Uses for the OIA: Uncovering the Bible in schools

David Hines has a remarkable OIA project on religious education in state primary schools. Over the past year he has requested information from every state primary school in New Zealand - over 1800 of them - seeking information on whether they run religious education classes (and if so what), when they run them etc. While 260 schools have simply (and unlawfully) refused to answer, its a tremendous dataset. And the core finding is that

[the] survey has identified 578 schools which have religious instruction classes, run in school hours, outside the NZ Curriculum. I believe there are about 260 more still to be identified.
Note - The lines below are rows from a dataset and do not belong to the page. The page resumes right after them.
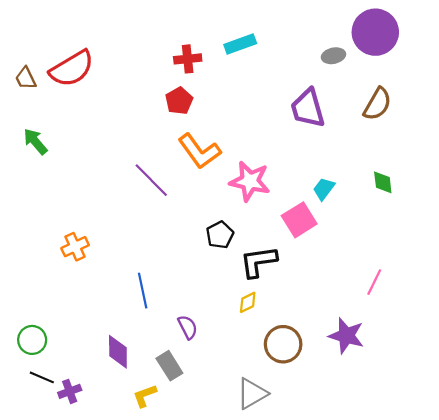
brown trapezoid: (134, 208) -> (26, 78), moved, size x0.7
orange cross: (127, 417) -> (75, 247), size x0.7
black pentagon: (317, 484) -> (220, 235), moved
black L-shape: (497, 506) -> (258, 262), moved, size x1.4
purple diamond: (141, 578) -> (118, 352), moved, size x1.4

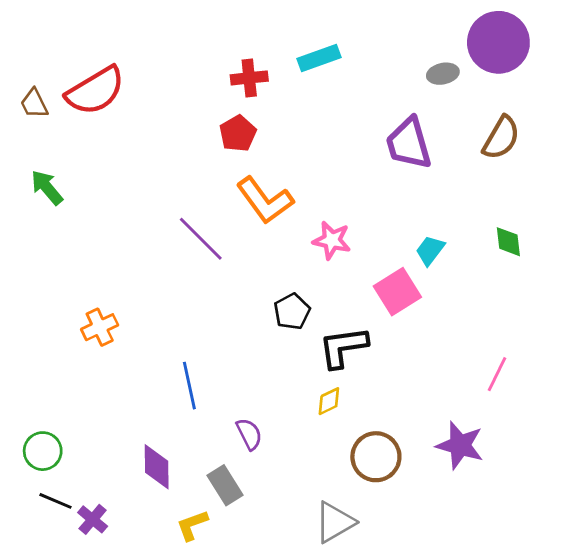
pink star: (250, 181) -> (332, 240), size x0.7
purple cross: (70, 391) -> (93, 519), turned -30

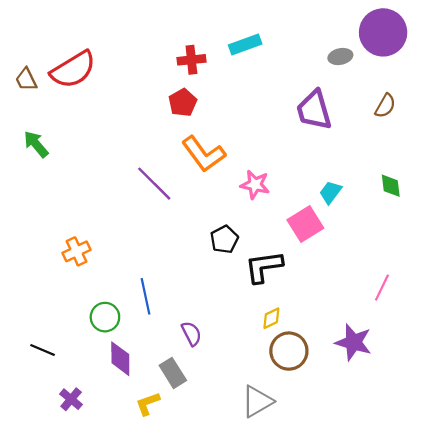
brown semicircle: (501, 138) -> (385, 106), size x0.7
yellow diamond: (329, 401) -> (271, 318), moved
green circle: (43, 451) -> (105, 317), moved
black line: (56, 501) -> (43, 350), moved

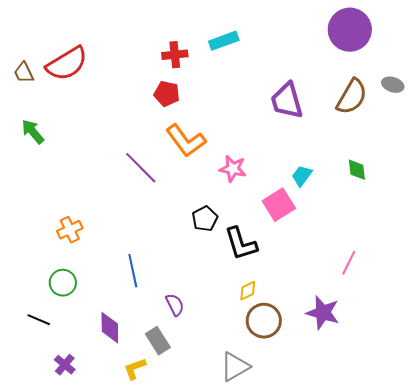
gray ellipse: (340, 57) -> (393, 85), moved, turned 30
red pentagon: (183, 102) -> (167, 94), turned -30
brown semicircle: (385, 106) -> (352, 97), size x1.6
black L-shape: (264, 267) -> (241, 244), turned -99
green circle: (105, 317) -> (63, 283), moved

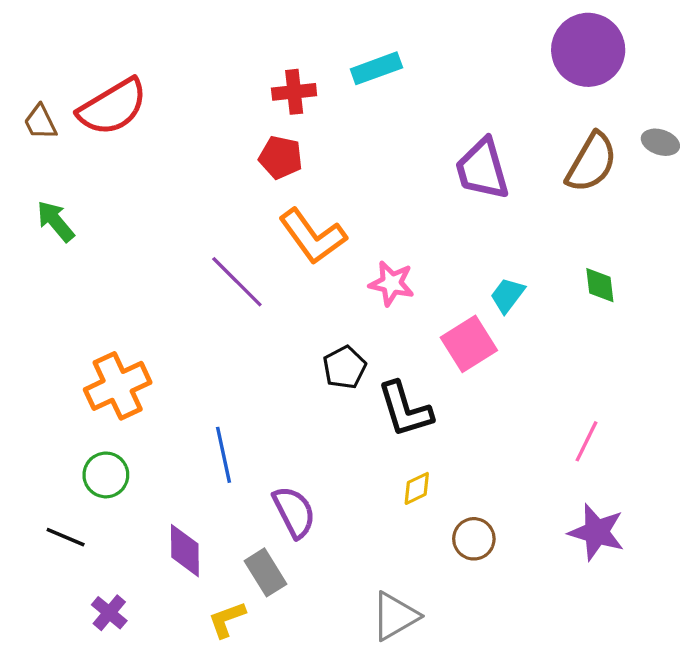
orange cross: (70, 230) -> (118, 386), size x1.5
purple semicircle: (175, 305) -> (294, 512), size x1.4
purple star: (323, 313) -> (597, 532), moved
brown circle: (264, 321) -> (474, 539), moved, size x0.7

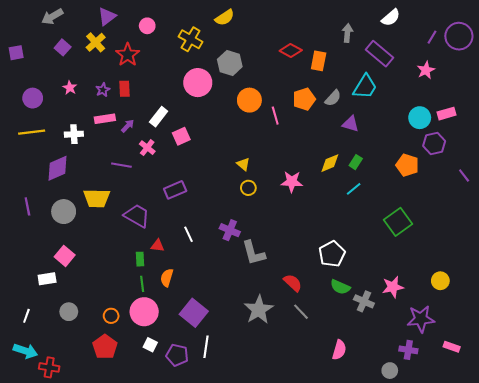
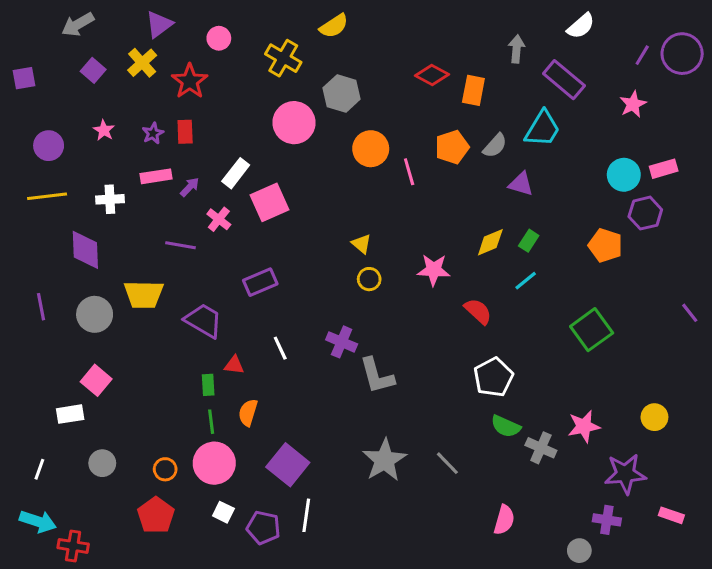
pink square: (181, 136) -> (269, 202), size x1.4
purple diamond: (57, 168) -> (85, 250), turned -68
purple line: (464, 175) -> (690, 313), moved
red semicircle: (293, 283) -> (478, 311), moved

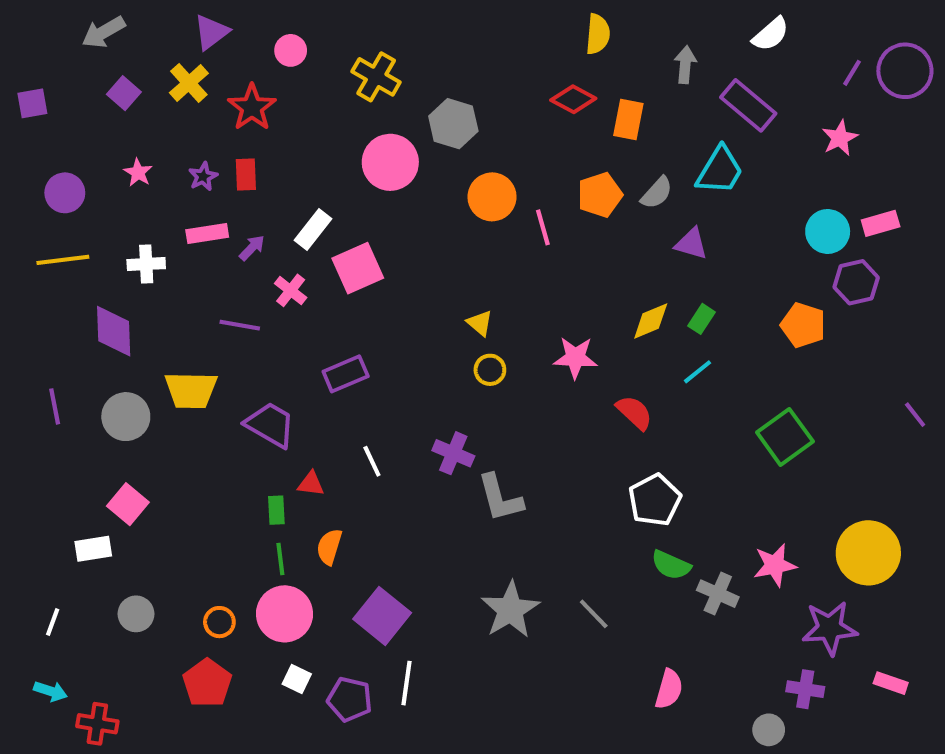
yellow semicircle: (334, 26) -> (598, 34), moved, turned -52
yellow circle: (654, 417) -> (868, 553), size x1.8
cyan arrow: (38, 521) -> (51, 691), size x0.7

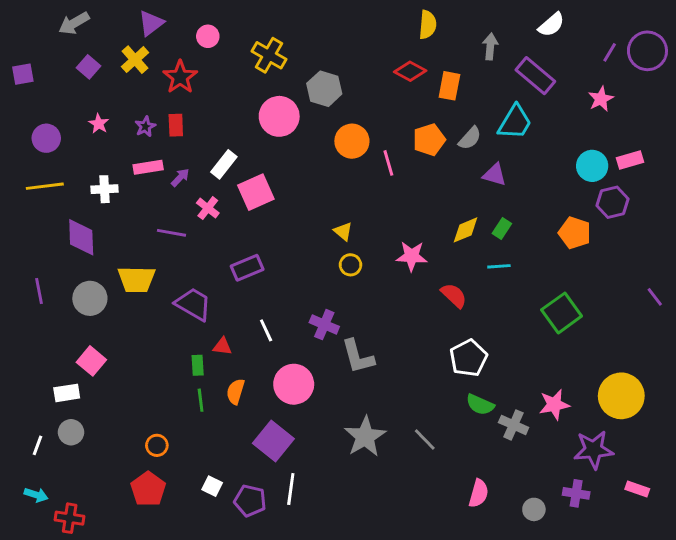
cyan line: (697, 372) -> (499, 266), turned 35
gray circle: (136, 614) -> (71, 432), moved
pink circle: (284, 614) -> (294, 384), moved
gray circle: (769, 730) -> (534, 509), moved

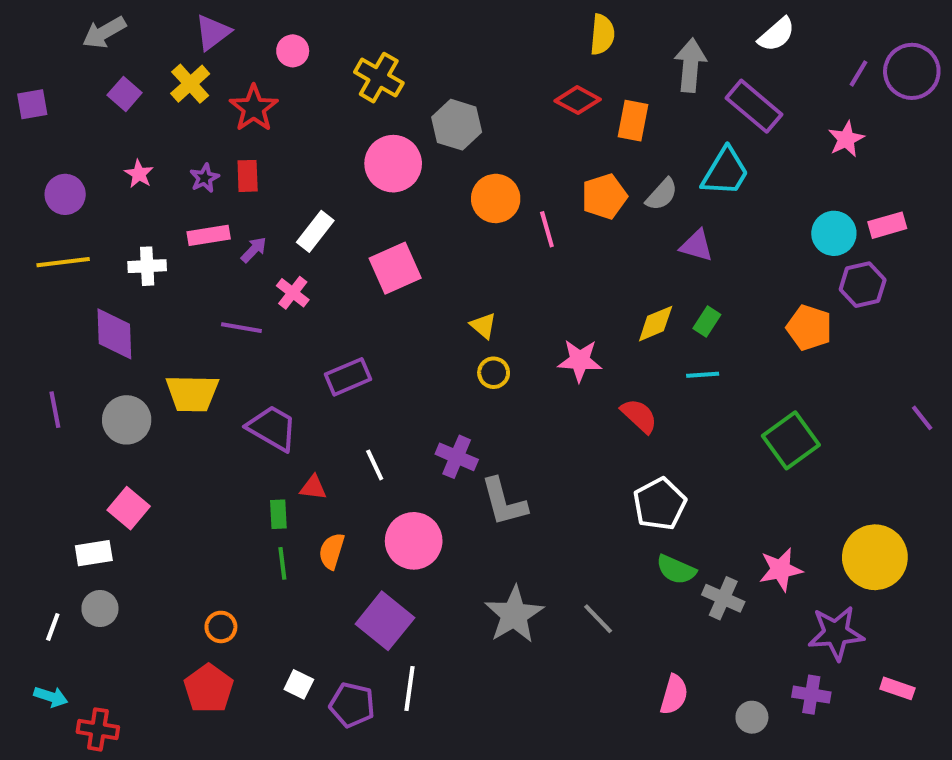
gray arrow: (490, 46) -> (690, 65), size x1.4
pink square: (256, 192) -> (395, 268), moved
Its unclear at this stage whether "school hours" includes temporary closures under s78 of the Education Act 1964. If it does not - that is, if these schools are running their religious instruction classes in actual school hours, not lunchtimes or when the school is "temporarily closed" for Christians but not atheists, then that would be unlawful.

Hines also has a review of three main syllabuses on offer.

Meanwhile, there's the other implicit finding: over 1000 of 1800 schools - over half the total - were "reluctant" to answer the OIA request and had to be persuaded to do so by the Ombudsman. 260 are still defying the Ombudsman. The level of contempt for the law by school administrators is appalling. And we trust these people to educate our future citizens?